Faggioli seems to assume, at least for the sake of his argument, that the Pope’s offhand comment to a journalist aboard the papal plane returning from Mexico somehow constituted a reasoned opinion regarding Trump’s suitability for office.
Every indication from the Vatican, however, suggests the contrary.
The day after the Pope’s comment, which referred specifically to the idea of building a wall along the U.S. southern border, Papal spokesman Father Federico Lombardi walked the Pope’s words back, insisting that the pontiff was not intending a personal judgment on Trump, or trying to tell Catholics how to vote at the upcoming election.
“This case drew a lot of attention,” Lombardi said, “but he never intended it to be in any way a personal attack or an instruction on how to vote. The Pope has made it clear that he would not meddle in the voting issues in the election campaign of the United States.”
In his rambling essay, Faggioli makes one dubious assertion after another, which can only leave informed readers scratching their heads.
The writer says that the phenomenon of Catholic Trumpism “lays bare several deep internal contradictions and trends at work in American Catholicism.” Certain trends and divisions do indeed exist within American Catholicism, but not along the lines that Faggioli suggests.
Faggioli proposes that Catholics are divided not only along social and ideological lines, but ethnic and racial lines as well. All this means in reality is that religion is not the only factor at work in people’s voting habits. Blacks and Hispanics have traditionally aligned themselves predominantly with the Democratic party, and this includes black and Hispanic Catholics as well. Nothing particularly groundbreaking here.
From this, Faggioli makes the illogical conclusion that Trump’s popularity among conservative Catholics is racially motivated. Just this week, however, an overwhelmingly white group of 36 prominent Catholic conservatives came out against Trump, which shoots Faggioli’s thesis to hell.
To say, as Faggioli does, that “the white conservative Catholic church, whose members are now clinging desperately to Trump,” are “terrified to lose ‘white supremacy’ within American society” is ridiculous in the extreme.
Moreover, Faggioli wonders aloud how Trump can earn the votes of conservative Catholics despite his “more than flip-floppy position” on the abortion issue, and concludes that the pro-life cause has dropped in importance among Catholic voters.
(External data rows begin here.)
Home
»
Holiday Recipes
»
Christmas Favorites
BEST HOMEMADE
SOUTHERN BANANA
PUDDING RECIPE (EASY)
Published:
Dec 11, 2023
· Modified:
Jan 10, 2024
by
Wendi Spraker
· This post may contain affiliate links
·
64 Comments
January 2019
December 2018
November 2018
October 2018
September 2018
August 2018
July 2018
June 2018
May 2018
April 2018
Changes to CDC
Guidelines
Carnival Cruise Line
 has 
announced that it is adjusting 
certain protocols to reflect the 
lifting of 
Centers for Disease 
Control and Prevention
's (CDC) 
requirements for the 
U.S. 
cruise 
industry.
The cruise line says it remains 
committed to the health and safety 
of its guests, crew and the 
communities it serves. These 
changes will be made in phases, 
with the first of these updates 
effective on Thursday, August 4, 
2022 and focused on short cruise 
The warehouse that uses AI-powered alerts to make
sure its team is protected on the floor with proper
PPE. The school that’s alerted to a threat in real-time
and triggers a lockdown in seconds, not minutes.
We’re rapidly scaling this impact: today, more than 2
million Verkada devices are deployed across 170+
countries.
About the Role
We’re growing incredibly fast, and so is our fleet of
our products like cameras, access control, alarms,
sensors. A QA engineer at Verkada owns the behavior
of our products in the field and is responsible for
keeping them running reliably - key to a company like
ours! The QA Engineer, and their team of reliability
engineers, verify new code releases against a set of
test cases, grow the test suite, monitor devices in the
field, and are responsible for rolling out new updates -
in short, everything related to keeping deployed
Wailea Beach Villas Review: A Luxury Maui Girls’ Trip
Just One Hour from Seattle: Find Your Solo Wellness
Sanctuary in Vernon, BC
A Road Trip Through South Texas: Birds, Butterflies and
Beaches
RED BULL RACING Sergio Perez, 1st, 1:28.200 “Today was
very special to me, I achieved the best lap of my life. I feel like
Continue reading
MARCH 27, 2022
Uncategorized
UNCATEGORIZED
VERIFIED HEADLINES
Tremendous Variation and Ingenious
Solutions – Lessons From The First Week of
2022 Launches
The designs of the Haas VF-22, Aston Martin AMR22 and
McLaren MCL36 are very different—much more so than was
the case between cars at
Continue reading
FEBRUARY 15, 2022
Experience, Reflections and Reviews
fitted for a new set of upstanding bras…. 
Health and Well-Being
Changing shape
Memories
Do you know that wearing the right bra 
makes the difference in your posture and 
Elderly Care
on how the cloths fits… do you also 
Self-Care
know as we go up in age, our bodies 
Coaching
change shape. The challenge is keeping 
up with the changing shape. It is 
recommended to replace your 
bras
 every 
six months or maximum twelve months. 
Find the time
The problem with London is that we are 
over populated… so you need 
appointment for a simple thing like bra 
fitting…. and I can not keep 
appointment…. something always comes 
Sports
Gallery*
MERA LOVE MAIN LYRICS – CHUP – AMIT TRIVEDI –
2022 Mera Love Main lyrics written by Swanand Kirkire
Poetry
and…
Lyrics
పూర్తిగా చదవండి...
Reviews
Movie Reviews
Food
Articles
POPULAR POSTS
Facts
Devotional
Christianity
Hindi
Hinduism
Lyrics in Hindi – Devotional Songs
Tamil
In point of fact, however, Trump has only secured the support of many conservative Catholics by the assertion of his pro-life credentials and intentions to work as president for pro-life interests. Those unconvinced by those assertions, like the signers of the letter referenced above, have withheld their support from Trump.
All in all, the situation of the conservative Catholic electorate in the United States is far more complex and nuanced than Faggioli’s superficial analysis would suggest.
What is abundantly clear is that many Catholic Republicans, whether self-identified conservatives or not, are finding in Trump a candidate successful in business, external to the political establishment and strong in leadership.
Whether those qualities are sufficient to secure their long-term support remains to be seen.